(Transcribed page contents)
##########

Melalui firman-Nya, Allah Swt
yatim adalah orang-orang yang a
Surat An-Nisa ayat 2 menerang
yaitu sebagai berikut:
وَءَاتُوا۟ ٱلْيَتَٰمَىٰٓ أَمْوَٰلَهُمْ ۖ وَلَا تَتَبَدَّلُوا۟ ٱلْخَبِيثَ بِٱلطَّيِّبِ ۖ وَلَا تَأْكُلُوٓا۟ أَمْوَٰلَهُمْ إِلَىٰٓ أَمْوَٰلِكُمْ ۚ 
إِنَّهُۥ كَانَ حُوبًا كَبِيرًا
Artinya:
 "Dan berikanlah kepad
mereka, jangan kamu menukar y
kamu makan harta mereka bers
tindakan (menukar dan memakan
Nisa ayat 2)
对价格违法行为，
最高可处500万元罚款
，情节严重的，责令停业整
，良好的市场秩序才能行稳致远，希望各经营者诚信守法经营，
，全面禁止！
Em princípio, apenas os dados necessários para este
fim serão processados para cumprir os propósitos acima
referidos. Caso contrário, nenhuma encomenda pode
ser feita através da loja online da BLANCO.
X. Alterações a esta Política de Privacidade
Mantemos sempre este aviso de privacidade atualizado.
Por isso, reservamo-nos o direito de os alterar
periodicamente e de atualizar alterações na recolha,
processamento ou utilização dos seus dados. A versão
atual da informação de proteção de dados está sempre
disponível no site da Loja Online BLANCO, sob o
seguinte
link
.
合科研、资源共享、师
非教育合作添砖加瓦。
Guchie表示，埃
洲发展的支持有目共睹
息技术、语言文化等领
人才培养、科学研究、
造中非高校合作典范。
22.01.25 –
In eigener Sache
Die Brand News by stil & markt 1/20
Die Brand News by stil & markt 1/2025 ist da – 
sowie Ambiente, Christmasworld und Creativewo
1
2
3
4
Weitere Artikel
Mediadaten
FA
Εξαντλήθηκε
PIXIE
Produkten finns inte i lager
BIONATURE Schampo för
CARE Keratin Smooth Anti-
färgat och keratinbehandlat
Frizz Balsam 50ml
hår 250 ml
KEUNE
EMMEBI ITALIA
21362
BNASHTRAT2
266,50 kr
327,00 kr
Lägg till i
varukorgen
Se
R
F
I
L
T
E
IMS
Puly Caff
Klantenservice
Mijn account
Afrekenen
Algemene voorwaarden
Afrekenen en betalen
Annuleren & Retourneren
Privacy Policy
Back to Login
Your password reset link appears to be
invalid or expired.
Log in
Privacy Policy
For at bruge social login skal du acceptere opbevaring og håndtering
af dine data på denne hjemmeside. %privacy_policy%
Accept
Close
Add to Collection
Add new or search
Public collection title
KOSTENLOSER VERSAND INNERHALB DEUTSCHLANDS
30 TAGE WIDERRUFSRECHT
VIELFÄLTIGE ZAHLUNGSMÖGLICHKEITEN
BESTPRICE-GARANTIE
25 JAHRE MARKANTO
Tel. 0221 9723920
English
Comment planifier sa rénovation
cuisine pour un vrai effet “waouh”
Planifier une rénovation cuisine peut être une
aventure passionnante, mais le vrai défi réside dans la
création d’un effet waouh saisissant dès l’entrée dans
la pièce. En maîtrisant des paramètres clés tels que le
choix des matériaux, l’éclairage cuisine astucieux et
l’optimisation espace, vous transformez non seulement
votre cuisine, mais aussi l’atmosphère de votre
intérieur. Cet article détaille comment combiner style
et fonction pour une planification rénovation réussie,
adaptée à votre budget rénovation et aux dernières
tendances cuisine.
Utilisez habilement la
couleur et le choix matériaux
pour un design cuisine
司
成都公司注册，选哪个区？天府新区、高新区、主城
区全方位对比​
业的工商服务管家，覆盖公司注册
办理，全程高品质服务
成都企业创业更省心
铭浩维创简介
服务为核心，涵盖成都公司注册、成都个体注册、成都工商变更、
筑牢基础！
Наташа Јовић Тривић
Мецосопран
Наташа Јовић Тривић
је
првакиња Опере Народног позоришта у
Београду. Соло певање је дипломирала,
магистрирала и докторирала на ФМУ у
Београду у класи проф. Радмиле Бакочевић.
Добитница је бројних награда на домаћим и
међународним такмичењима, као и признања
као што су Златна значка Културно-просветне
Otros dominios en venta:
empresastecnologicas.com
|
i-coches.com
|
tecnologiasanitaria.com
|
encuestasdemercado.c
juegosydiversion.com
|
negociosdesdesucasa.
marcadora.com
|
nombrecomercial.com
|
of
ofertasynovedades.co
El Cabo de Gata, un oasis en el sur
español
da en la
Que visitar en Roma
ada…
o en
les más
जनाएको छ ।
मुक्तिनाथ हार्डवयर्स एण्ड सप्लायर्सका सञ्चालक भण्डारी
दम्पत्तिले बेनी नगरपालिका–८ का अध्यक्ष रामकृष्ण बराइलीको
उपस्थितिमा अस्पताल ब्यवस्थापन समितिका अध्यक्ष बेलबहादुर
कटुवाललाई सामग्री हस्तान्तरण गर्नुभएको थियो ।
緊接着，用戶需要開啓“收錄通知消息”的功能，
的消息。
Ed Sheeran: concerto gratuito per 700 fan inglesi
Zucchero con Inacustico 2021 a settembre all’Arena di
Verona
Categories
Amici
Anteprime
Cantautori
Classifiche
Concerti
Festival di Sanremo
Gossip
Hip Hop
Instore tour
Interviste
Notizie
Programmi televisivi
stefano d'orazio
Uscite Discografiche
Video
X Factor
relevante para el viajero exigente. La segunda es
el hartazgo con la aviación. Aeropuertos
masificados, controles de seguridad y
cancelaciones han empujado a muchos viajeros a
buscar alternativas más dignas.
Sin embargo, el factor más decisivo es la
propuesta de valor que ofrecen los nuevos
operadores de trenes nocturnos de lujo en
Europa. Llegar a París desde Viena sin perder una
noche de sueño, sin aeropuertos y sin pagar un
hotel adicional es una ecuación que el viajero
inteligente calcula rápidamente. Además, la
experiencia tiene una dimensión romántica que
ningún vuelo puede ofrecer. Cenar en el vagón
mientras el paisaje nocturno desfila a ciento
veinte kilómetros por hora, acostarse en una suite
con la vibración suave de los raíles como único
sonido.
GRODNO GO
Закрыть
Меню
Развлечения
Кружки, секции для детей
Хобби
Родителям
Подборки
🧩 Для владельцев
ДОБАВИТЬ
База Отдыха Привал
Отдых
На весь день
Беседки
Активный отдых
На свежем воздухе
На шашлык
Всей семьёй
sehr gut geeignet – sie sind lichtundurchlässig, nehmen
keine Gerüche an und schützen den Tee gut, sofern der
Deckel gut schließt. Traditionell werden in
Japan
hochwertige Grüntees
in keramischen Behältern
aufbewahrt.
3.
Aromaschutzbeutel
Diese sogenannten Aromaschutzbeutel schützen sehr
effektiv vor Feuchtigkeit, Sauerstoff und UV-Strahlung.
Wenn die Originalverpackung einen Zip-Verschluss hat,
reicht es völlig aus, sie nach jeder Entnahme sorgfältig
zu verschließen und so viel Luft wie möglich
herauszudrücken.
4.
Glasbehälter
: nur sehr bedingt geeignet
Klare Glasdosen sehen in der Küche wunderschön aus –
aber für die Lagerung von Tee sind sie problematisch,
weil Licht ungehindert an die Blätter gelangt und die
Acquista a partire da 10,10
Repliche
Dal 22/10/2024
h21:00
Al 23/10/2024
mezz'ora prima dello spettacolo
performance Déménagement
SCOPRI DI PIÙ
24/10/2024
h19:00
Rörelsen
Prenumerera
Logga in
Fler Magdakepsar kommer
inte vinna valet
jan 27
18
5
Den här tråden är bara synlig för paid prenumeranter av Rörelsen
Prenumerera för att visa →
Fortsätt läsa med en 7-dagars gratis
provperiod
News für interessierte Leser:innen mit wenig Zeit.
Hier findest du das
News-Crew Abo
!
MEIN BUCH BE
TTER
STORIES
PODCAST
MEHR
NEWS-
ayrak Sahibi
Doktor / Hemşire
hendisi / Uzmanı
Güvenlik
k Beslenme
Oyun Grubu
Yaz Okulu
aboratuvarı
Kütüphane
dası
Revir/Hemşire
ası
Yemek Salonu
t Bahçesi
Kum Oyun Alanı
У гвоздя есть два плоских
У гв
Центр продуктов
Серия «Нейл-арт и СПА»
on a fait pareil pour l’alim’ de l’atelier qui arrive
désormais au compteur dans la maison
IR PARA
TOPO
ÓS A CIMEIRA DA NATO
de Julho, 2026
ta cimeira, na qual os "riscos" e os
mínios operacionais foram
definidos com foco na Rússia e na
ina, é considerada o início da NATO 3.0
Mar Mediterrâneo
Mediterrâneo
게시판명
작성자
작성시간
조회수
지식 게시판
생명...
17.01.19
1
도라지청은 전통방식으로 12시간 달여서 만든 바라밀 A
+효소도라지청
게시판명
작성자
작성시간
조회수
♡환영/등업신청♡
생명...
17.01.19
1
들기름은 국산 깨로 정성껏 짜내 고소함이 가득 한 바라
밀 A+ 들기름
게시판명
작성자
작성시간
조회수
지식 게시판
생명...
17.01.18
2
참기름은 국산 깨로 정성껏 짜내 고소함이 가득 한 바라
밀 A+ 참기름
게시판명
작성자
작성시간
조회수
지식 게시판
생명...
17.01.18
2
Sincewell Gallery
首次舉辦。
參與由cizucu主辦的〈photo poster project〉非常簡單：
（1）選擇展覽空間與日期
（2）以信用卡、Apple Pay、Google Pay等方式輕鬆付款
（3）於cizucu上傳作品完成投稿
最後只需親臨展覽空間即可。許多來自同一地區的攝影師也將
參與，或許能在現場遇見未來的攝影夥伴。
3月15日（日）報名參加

##########

__WORK TO BE COMPLETED__
What is needed is every line from the start of the entries through the line containing "Back to Login", returned word for word and nothing else.

__SOLVED EXERCISE__
Melalui firman-Nya, Allah Swt
yatim adalah orang-orang yang a
Surat An-Nisa ayat 2 menerang
yaitu sebagai berikut:
وَءَاتُوا۟ ٱلْيَتَٰمَىٰٓ أَمْوَٰلَهُمْ ۖ وَلَا تَتَبَدَّلُوا۟ ٱلْخَبِيثَ بِٱلطَّيِّبِ ۖ وَلَا تَأْكُلُوٓا۟ أَمْوَٰلَهُمْ إِلَىٰٓ أَمْوَٰلِكُمْ ۚ 
إِنَّهُۥ كَانَ حُوبًا كَبِيرًا
Artinya:
 "Dan berikanlah kepad
mereka, jangan kamu menukar y
kamu makan harta mereka bers
tindakan (menukar dan memakan
Nisa ayat 2)
对价格违法行为，
最高可处500万元罚款
，情节严重的，责令停业整
，良好的市场秩序才能行稳致远，希望各经营者诚信守法经营，
，全面禁止！
Em princípio, apenas os dados necessários para este
fim serão processados para cumprir os propósitos acima
referidos. Caso contrário, nenhuma encomenda pode
ser feita através da loja online da BLANCO.
X. Alterações a esta Política de Privacidade
Mantemos sempre este aviso de privacidade atualizado.
Por isso, reservamo-nos o direito de os alterar
periodicamente e de atualizar alterações na recolha,
processamento ou utilização dos seus dados. A versão
atual da informação de proteção de dados está sempre
disponível no site da Loja Online BLANCO, sob o
seguinte
link
.
合科研、资源共享、师
非教育合作添砖加瓦。
Guchie表示，埃
洲发展的支持有目共睹
息技术、语言文化等领
人才培养、科学研究、
造中非高校合作典范。
22.01.25 –
In eigener Sache
Die Brand News by stil & markt 1/20
Die Brand News by stil & markt 1/2025 ist da – 
sowie Ambiente, Christmasworld und Creativewo
1
2
3
4
Weitere Artikel
Mediadaten
FA
Εξαντλήθηκε
PIXIE
Produkten finns inte i lager
BIONATURE Schampo för
CARE Keratin Smooth Anti-
färgat och keratinbehandlat
Frizz Balsam 50ml
hår 250 ml
KEUNE
EMMEBI ITALIA
21362
BNASHTRAT2
266,50 kr
327,00 kr
Lägg till i
varukorgen
Se
R
F
I
L
T
E
IMS
Puly Caff
Klantenservice
Mijn account
Afrekenen
Algemene voorwaarden
Afrekenen en betalen
Annuleren & Retourneren
Privacy Policy
Back to Login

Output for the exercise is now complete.